Riding down a favourite local descent, on my way home, feeling fantastic because the weather was splendid, zooming along faster than ever over dry, dusty trails. Brilliant. Then my front wheel skipped unexpectedly sideways.
I slammed into the ground and heard the “Bang!” as my head walloped the floor and the impact jarred my teeth. The first thing I noticed as I picked myself up was the surprisingly large amount of water from my left eye that had splashed onto the inside of my glasses. I sat up, the bike still on top of me, breathing deeply and awash with adrenaline. Messages were still coming into my brain from bits of my body, and I was unsure if anything had been properly damaged yet, so I deliberately focused on breathing to calm myself down. I took my glasses off and wiped them so I could see again. My hands were fine, I could sit up, nothing was screaming pain at me yet. “Phew. I think I got away with it this time.”

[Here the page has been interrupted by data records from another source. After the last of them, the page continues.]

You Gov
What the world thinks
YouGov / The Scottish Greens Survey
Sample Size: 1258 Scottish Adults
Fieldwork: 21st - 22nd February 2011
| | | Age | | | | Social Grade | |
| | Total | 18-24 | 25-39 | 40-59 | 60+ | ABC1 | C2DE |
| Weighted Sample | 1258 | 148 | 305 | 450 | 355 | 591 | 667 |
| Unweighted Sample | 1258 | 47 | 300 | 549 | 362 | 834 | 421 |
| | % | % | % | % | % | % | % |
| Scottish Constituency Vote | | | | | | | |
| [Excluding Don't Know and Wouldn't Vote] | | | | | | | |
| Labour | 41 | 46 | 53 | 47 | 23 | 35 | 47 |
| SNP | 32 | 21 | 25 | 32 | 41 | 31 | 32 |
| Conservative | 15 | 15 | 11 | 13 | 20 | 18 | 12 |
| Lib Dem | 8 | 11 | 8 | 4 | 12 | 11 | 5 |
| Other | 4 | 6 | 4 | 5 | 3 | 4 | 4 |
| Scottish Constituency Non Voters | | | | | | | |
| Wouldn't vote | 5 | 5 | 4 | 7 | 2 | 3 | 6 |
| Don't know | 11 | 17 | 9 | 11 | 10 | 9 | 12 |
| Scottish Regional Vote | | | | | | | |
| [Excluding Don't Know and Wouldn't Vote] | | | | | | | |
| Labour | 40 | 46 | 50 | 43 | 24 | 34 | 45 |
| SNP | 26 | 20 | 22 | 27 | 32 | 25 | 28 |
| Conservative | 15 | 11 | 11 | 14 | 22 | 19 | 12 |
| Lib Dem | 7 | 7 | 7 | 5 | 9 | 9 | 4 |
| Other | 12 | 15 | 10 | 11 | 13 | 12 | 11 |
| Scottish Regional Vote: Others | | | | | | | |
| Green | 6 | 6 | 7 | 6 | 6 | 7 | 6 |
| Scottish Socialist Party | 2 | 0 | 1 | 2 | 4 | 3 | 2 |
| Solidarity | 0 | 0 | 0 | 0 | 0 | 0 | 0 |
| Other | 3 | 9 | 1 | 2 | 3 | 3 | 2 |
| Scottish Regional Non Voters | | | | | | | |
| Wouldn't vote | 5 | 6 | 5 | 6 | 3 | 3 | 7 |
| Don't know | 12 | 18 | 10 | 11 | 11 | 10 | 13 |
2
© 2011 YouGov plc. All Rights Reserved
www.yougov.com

Throwing the bike off I noticed that my head ached and I was seeing stars, tiny flashes of light in my peripheral vision. The colours of things momentarily went a bit funny. Concussion? “It is ok, this will pass,” I told myself. “Any blood anywhere? No, you’ve landed on dust, not rocks this time, excellent. Breathe. Breathing hurts, why is that?” I prodded my ribcage experimentally. Yes, something was definitely wrong there on the left hand side, but probably not too bad.
I stood up, slowly, carefully. “It is ok, adrenal gland, you can come down from DEFCON 1 now, death is not imminent.” I was still a bit winded. I looked around. “Nobody saw me crash then. Why does nobody ever see it when I crash?” I took off my helmet and examined it. There was no obvious damage at all, which I thought odd as I had landed quite hard right on top of my head. “I should probably get a new one to be on the safe side. I wonder what’s good in helmets at the moment?” I checked my pockets, all my stuff was still there. “Not that big then, stop making a fuss. You’ve had worse.”
I sat back down for a little bit longer. The evening was warm, the sun had dropped behind the hill, a motorbike was making a right racket on the main road. My chain had come off. I pulled it back over the chainrings, checked nothing was damaged on the bike, and got back on. I rode the rest of the hill more carefully now my ribs were sore and my left arm was a bit dead. That night’s sleep was fitful, and I ached badly the morning after. My chest is still hurting quite a bit on the left side, four days later, but it’ll mend in time.